In traditional museums, kids are less catered to, and art appreciation is always considered a more serious affair. To enable children to learn more about art through play, team-Lab set up its kids company five years ago with a remit to create exhibitions that were fun and child-oriented and to deliver experiences that would encourage children to move their bodies and cooperate with others, all while immersing themselves in art, explains Akitae.
The installation Story of the Time When Gods Were Everywhere uses pictographs to represent rain, fire, birds and animals. When kids touch these symbols, which are displayed on a large wall-sized screen, they change into animated images or short film plays, such as birds flying over a forest, chirping.
Liu Lingling, the mother of a 6-year-old boy, says it's the first time that her son has visited this kind of interactive exhibition. Apparently, he was very excited by an installation called Sketch Town, where he enjoyed drawing cars, houses and planes that, once drawn, change into rendered versions that children can interact with using their hands to make the planes fly, or cars move.
Liu's son seldom paints and does not go to museums, but Liu says she will return to Future Park with her son and his friends again.
"The show is to inspire children's imagination through art," says Yang Juze, founder of Shenzhen-based Blooming Investment, which organizes the show.

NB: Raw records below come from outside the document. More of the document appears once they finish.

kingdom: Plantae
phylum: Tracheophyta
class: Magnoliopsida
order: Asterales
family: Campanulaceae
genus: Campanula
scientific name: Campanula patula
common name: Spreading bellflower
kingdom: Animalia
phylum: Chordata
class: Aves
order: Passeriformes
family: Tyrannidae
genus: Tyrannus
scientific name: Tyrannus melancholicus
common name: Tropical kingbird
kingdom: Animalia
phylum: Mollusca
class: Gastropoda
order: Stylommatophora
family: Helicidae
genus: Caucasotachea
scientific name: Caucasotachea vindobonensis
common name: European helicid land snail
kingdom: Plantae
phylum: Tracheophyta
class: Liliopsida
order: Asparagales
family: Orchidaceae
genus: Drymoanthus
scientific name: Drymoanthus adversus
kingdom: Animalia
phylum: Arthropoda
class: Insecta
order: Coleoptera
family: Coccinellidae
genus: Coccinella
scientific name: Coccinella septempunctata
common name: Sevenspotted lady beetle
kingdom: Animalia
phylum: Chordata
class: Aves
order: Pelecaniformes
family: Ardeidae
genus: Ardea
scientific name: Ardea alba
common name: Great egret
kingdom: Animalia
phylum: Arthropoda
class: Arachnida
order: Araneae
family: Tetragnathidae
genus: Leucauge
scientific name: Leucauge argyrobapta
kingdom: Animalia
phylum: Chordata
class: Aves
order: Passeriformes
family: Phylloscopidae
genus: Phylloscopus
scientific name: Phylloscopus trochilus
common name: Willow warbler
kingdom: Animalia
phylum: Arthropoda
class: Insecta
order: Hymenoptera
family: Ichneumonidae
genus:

"There's not enough interesting activities provided for kids in China."
He adds that apart from taking children out to eat and to watch movies at the cinema, parents are limited in their choices for activities they can enjoy with their kids, stating that the need for cultural activities like Future Park is important, especially with China's economy increasing year after year.
Some five years ago, such interactive digital shows appeared in shopping malls and were not really regarded as art. Then the installations toured the world, receiving praise and growing in popularity and, as the art collective kept producing new works, people started to accept them as artists. Now, numerous galleries house teamLab installations, including Pace Gallery, and one of the collective's pieces fetched more than 1 million yuan ($156,580) last year.
Next month, teamLab will open a museum in Tokyo devoted to its immersive and multidisciplinary art.
Future Park will run through Oct 21.